As for citations, an alternative to the extreme tedium of manually entering each BibTeX entry into my database was to search for the paper on sites such as Hubmed (a PubMed front-end that can export to BibTeX format and do other nice things). This, in practice, is not tedium-free either.
Such was my workflow until recently. Now I have a better solution: Zotero.

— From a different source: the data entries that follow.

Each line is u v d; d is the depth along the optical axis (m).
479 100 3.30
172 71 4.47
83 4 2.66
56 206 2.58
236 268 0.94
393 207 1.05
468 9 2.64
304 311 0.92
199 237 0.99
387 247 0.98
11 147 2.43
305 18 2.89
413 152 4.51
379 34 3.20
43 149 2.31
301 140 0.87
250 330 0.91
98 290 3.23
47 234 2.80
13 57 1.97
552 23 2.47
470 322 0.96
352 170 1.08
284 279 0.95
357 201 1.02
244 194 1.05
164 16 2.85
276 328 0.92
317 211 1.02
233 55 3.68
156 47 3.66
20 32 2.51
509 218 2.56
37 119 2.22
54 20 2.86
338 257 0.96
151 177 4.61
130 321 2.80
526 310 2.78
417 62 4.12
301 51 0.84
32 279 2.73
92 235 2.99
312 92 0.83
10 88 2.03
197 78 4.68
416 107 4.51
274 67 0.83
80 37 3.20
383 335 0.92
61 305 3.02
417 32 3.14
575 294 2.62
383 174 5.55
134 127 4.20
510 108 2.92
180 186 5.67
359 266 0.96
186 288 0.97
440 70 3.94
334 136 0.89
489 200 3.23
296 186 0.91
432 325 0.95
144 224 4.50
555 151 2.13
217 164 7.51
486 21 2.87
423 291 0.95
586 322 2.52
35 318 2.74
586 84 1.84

I'm sure I'm late to the party and lots of people are using it already, but here's a description for the uninitiated. Zotero is a Firefox extension: when installed, you get a "zotero" button at the bottom right of the Firefox window, which when pressed, pops up the Zotero interface (or pops it down again). What it does is, it captures bibliographic information about the page you are currently viewing, and saves it to a database. Capturing is as easy as clicking an icon that shows up in your URL bar. (It's not restricted to scholarly journals: it works with news articles from the New York Times, or BBC News, for example.) Each item in that database has numerous fields: the usual bibliographic ones (title, author, journal name, etc), but also web links, notes, attachments, tags. It automatically extracts tags from some articles (via their "keywords" or equivalent section), but you can specify your own. You can search your articles, filter them by tag, and do various other neat things, most of which I haven't explored. Most importantly, you can export citations in BibTeX format (and also Endnote and various other formats).
Zotero works with Firefox 2, and the latest version also works well, in my experience, with Firefox 3 RC1, but has glitches with the previous release (beta 5) of Firefox 3. If you are overwhelmed by scholarly reading matter, give it a try.